## Text

━━━━━━

Wednesday, February 8, 2012

What happens if your marriage turns out to be void from the beginning?

What happens if your marriage turns out to be void from the beginning?

The question may sound unusual, but it is very common in religious communities where members may ignore secular law, and go straight to their clergy for a religious wedding ceremony. I will refer to this situation as “failed ceremonies.” Another scenario occurs when one, or both, of the parties were previously married. They may have obtained a religious divorce, but not a civil divorce from a court. While still being civilly and legally married to another person, s/he enters into a religious marriage ceremony with the new spouse. This sounds like polygamy, but the attempted second marriage is considered void from inception. The second marriage is akin to attempted polygamy. I will call this situation the “void or voidable marriages.”

Failed Ceremonies

In order to legally marry in New York State, a couple must be of proper age, obtain a license to marry from a city or town, wait 24 hours and then engage in a solemnization ceremony officiated by a member of the clergy, judge, mayor or town clerk. With many religious couples, these civil formalities are ignored. Specifically, no license is obtained or the officiant is not properly qualified. Recognizing this reality, the couple’s failure to obtain a marriage license or have a proper solemnization ceremony does not necessarily prevent the recognition of their marital status under New York’s Domestic Relations Law (“DRL”). The courts have found that the DRL shall “not be construed to render void by any reason of a failure to procure a marriage license any marriage solemnized between persons of full age.” Ahmed v. Ahmed, 55 A.D.3d 516 (2d. Dep’t 2008). The parties participation in a purely religious marriage ceremony satisfied the requirements of New York’s DRL. Wherever possible, the courts endeavor to sustain the validity of a marriage. Helfond v. Helfond, 53 Misc.2d. 974, 977 (Sup. Ct. Nassau Co. 1967).

Void or Voidable Marriages

A void marriage is one that never legally existed because one of the parties was unable as a matter of law to enter into the marriage. The most common example of this is when a person is still married to their former partner on the day of the marriage ceremony. New York does not recognize the second ceremony as a legal marriage. That attempted marriage is considered “void ab initio”, which means it will be treated as invalid from the beginning. Another form of failed marriage is the “voidable” marriage. It is commonly known as an annulment. In that case, a court issued a Judgment nullifying what was at one time a lawful marriage.

━━━━━━

## What to do
A – From the post on void marriages, retype word for word the part that opens with the words containing "A void marriage" and closes with "a lawful marriage.".
B – Translate this sentence from the post on void marriages into Spanish: "Wherever possible, the courts endeavor to sustain the validity of a marriage."

━━━━━━

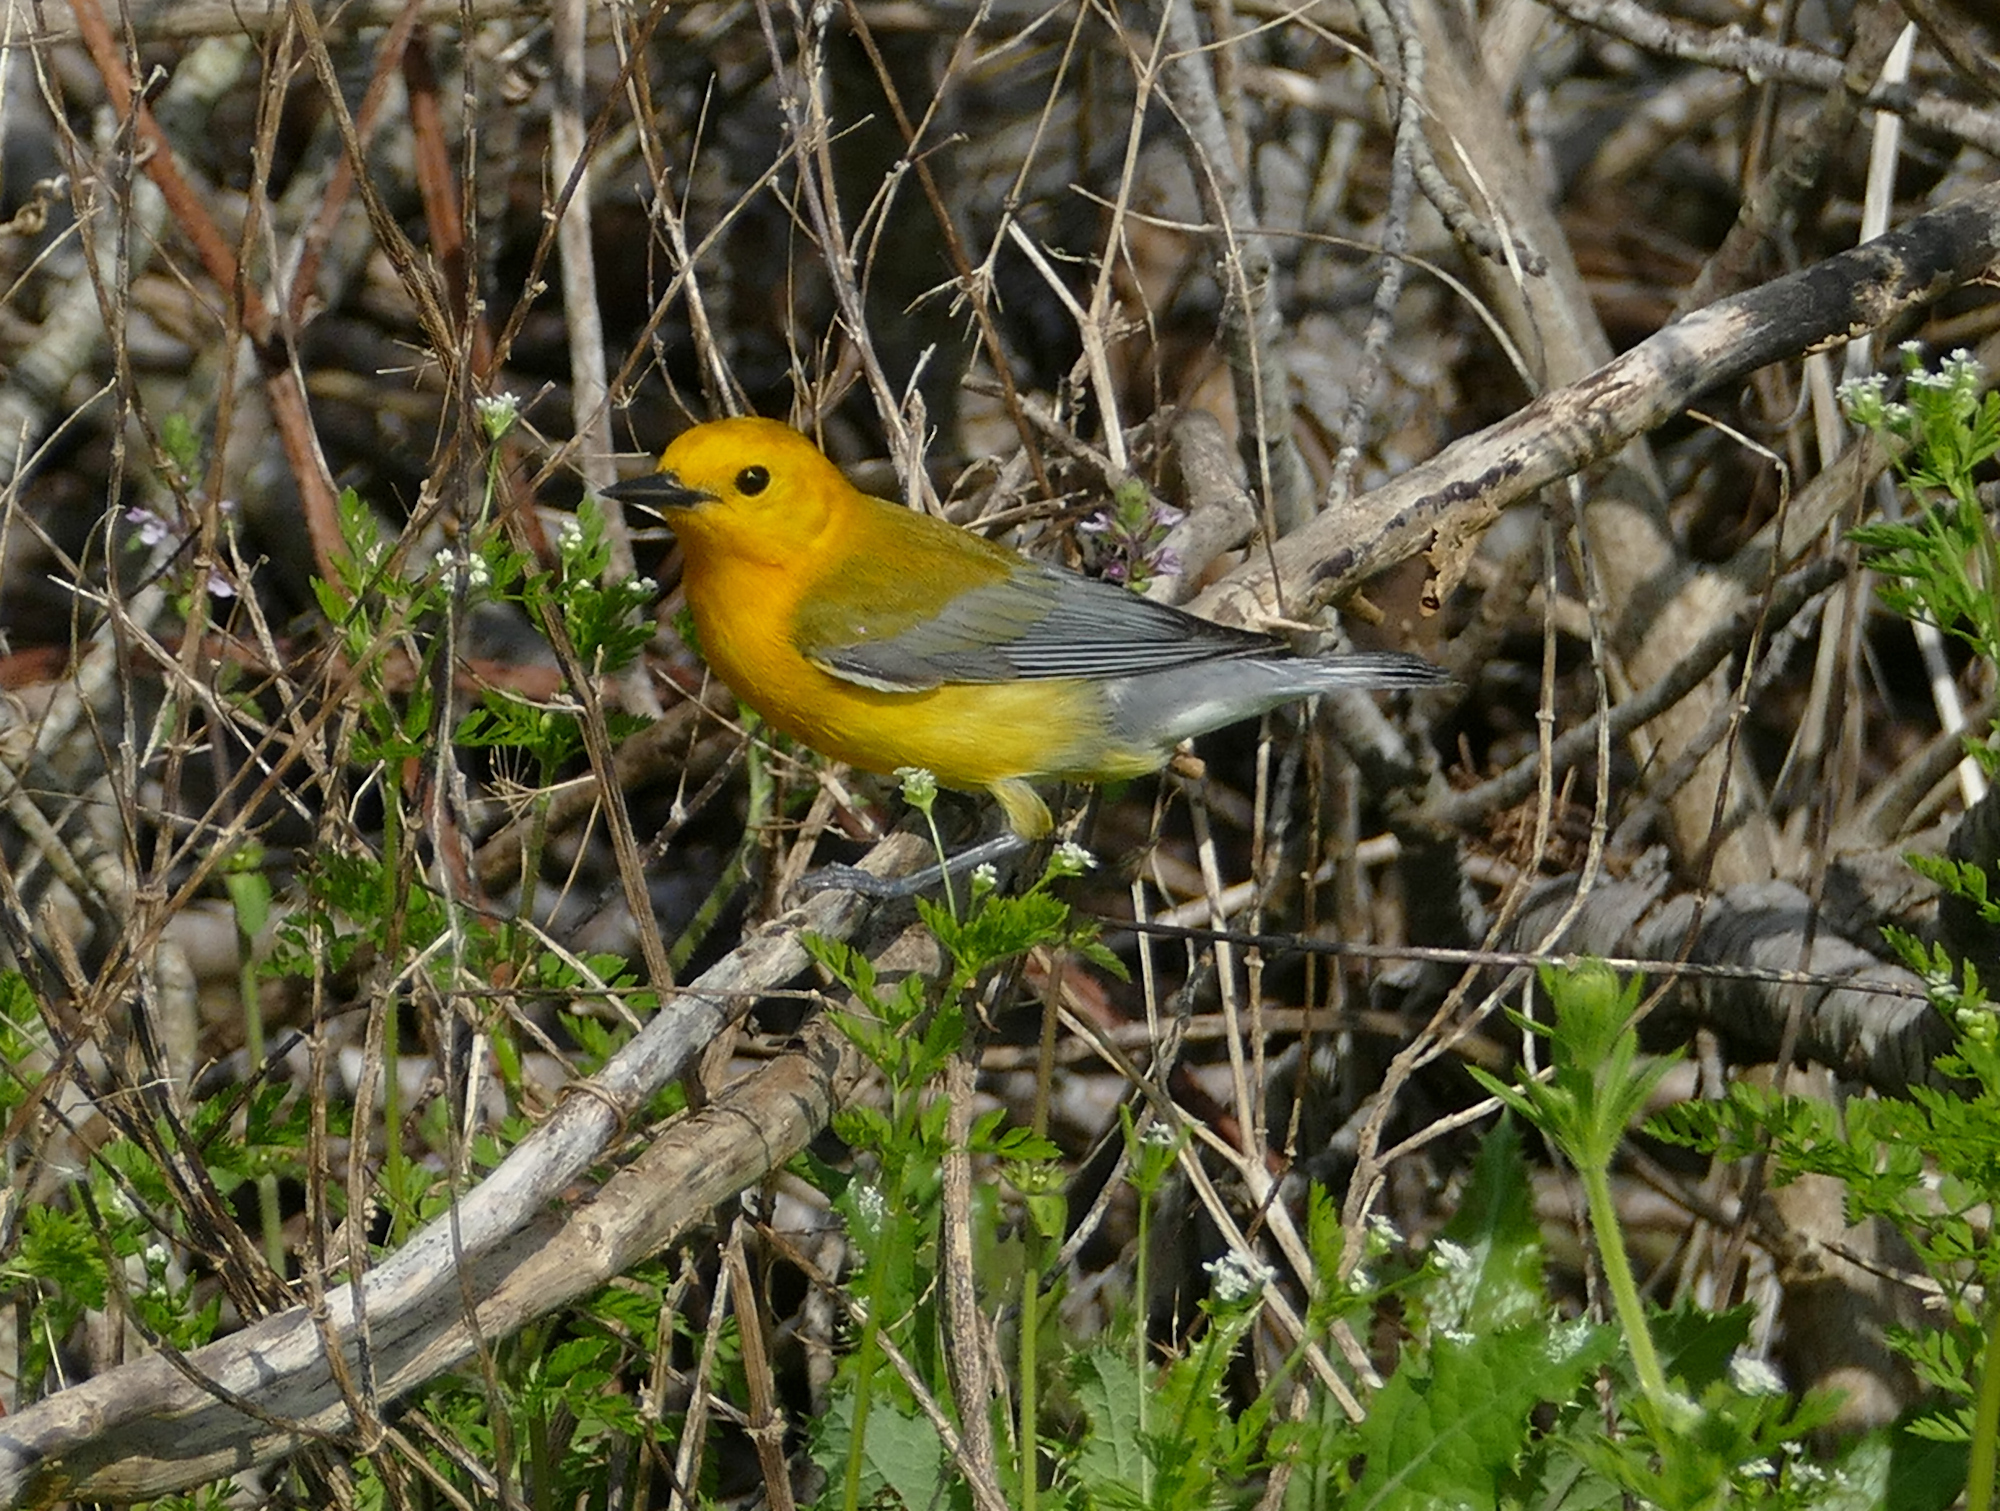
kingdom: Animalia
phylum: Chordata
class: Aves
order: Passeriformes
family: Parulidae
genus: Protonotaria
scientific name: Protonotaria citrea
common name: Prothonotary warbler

━━━━━━

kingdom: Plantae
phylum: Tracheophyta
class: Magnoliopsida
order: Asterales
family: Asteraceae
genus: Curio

━━━━━━

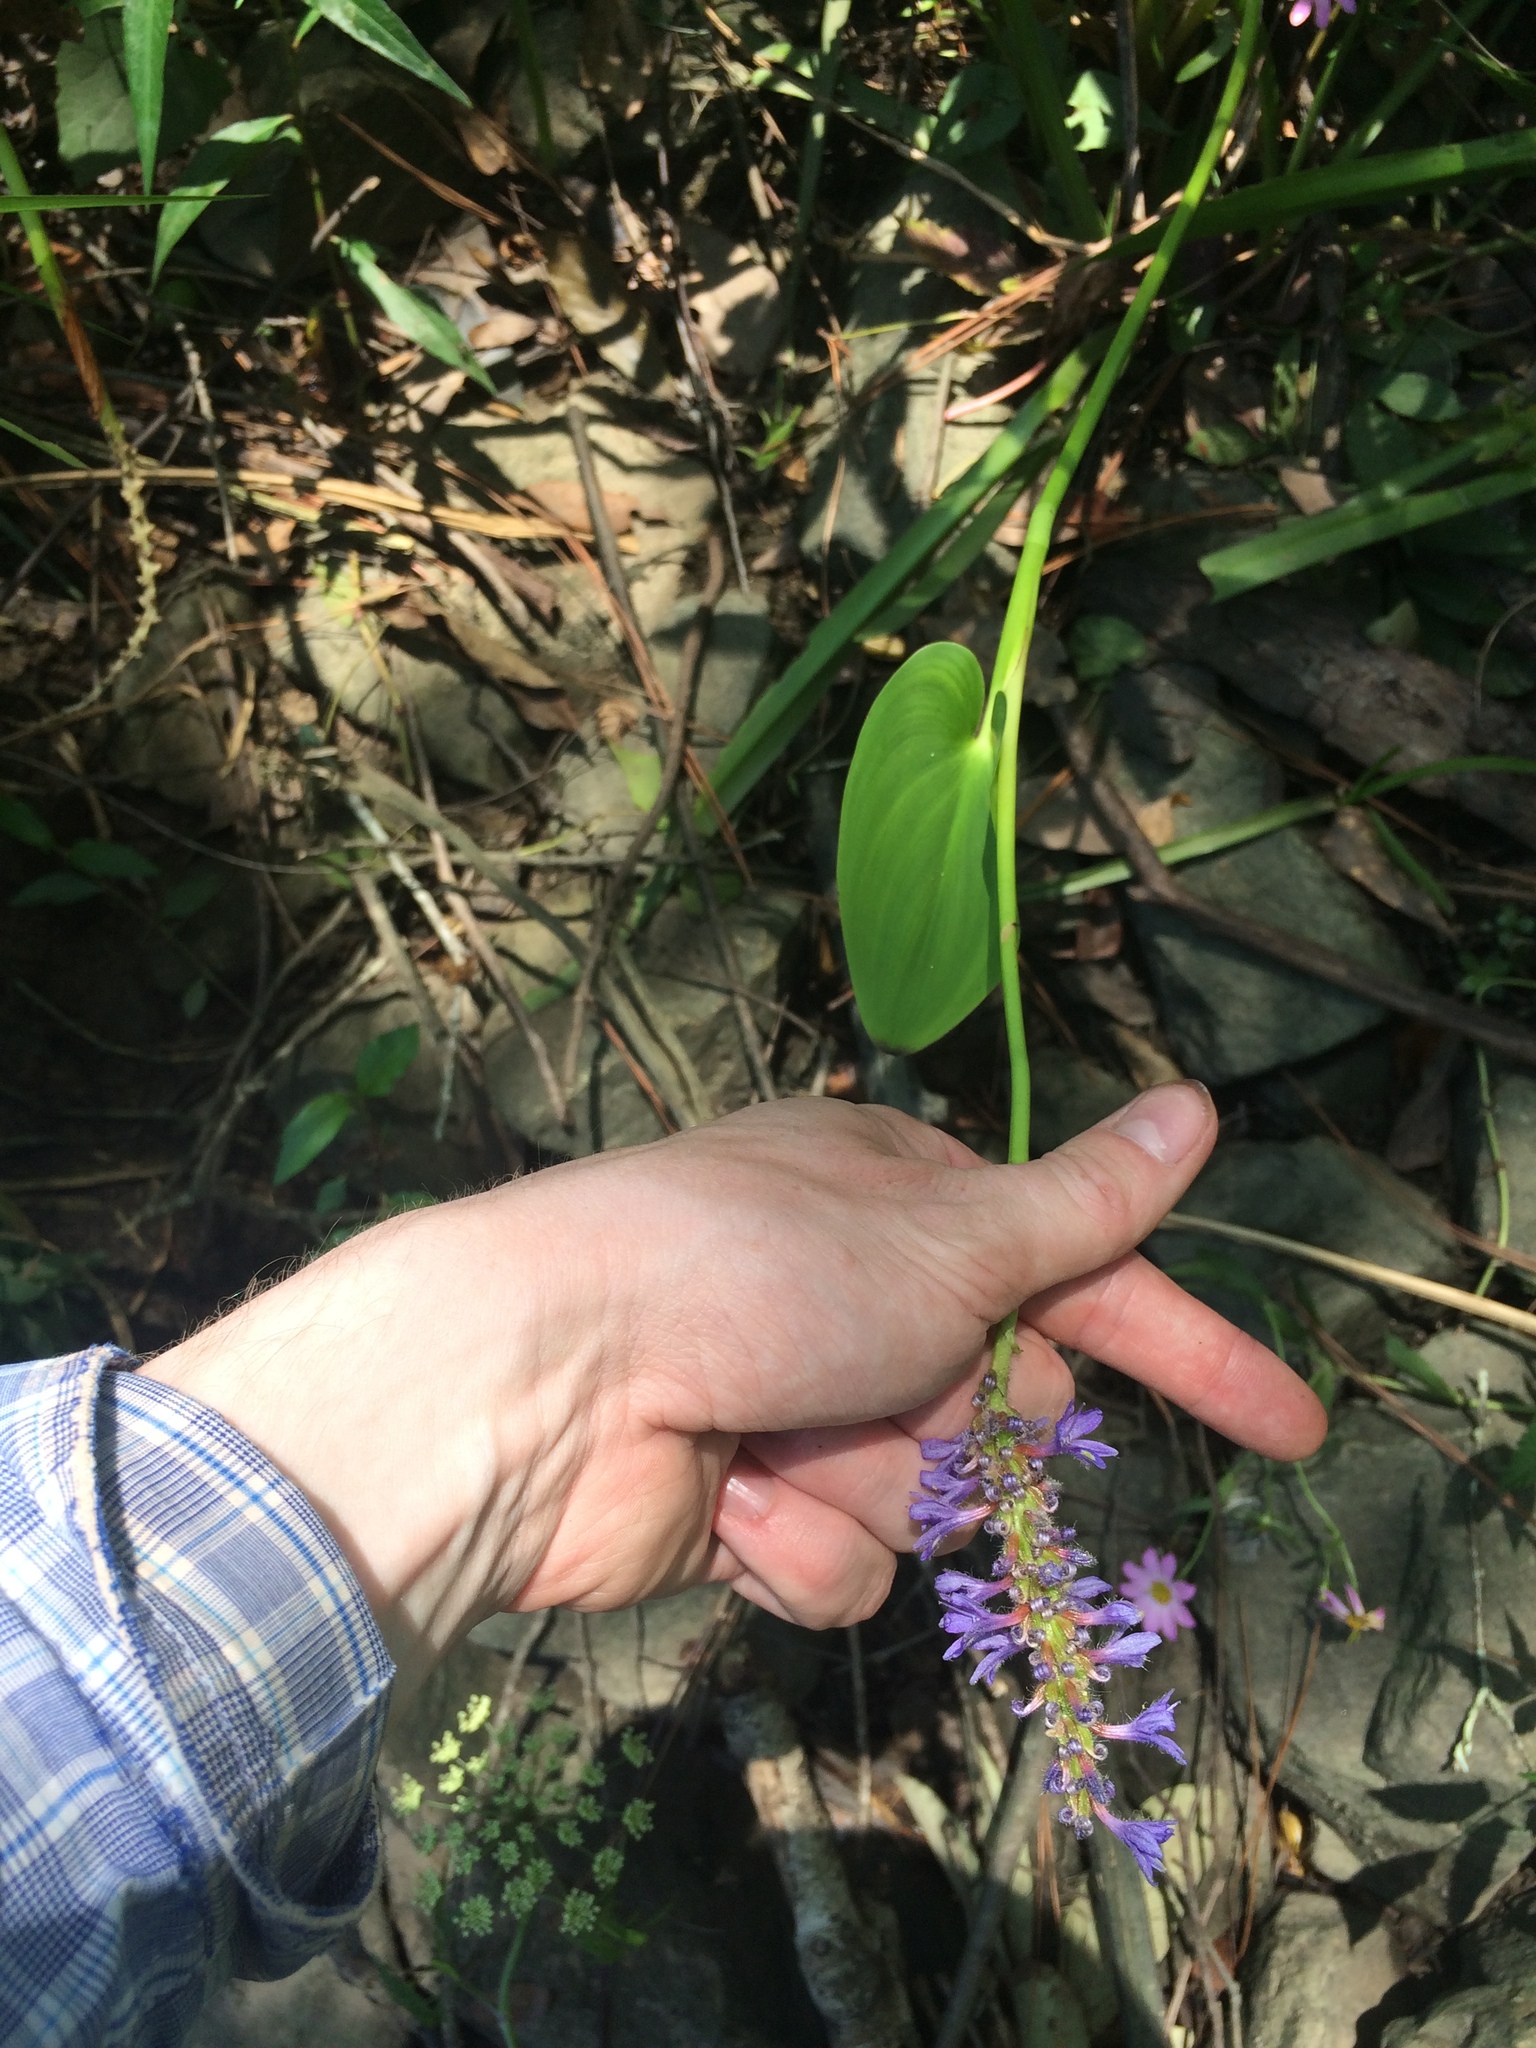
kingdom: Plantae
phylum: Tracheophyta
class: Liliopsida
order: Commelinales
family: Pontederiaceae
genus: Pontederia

━━━━━━

## Per-task outputs
A –
A void marriage is one that never legally existed because one of the parties was unable as a matter of law to enter into the marriage. The most common example of this is when a person is still married to their former partner on the day of the marriage ceremony. New York does not recognize the second ceremony as a legal marriage. That attempted marriage is considered “void ab initio”, which means it will be treated as invalid from the beginning. Another form of failed marriage is the “voidable” marriage. It is commonly known as an annulment. In that case, a court issued a Judgment nullifying what was at one time a lawful marriage.

B – Siempre que sea posible, los tribunales procuran mantener la validez de un matrimonio.